**TASK BRIEF**
Show each line of the data below that contains the string "სახელმწიფო".

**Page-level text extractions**
════════
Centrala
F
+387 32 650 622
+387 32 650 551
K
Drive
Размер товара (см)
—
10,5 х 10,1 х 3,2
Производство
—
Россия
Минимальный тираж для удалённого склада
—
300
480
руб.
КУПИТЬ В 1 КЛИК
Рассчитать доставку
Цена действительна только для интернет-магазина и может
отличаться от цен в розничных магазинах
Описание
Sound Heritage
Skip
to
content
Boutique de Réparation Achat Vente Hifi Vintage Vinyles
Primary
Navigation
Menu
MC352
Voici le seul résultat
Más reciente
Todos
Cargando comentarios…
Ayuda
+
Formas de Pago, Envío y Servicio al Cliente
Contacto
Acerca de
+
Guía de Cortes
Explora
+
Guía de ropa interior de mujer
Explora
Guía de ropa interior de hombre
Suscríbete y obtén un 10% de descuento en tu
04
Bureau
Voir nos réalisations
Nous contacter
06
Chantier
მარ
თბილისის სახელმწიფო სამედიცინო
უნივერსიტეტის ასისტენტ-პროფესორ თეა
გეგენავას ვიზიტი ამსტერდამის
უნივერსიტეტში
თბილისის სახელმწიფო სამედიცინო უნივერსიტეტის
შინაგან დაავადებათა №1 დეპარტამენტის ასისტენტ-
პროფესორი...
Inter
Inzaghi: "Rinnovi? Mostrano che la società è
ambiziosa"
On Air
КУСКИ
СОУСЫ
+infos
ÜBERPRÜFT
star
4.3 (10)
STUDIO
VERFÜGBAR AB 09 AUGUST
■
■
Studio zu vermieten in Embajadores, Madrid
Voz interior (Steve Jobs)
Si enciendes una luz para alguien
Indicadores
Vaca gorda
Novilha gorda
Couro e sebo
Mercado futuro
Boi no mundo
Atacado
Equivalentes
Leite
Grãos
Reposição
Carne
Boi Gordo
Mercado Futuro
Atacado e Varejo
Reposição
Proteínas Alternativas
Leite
════════
**SOLUTION TO THIS TASK**
თბილისის სახელმწიფო სამედიცინო
თბილისის სახელმწიფო სამედიცინო უნივერსიტეტის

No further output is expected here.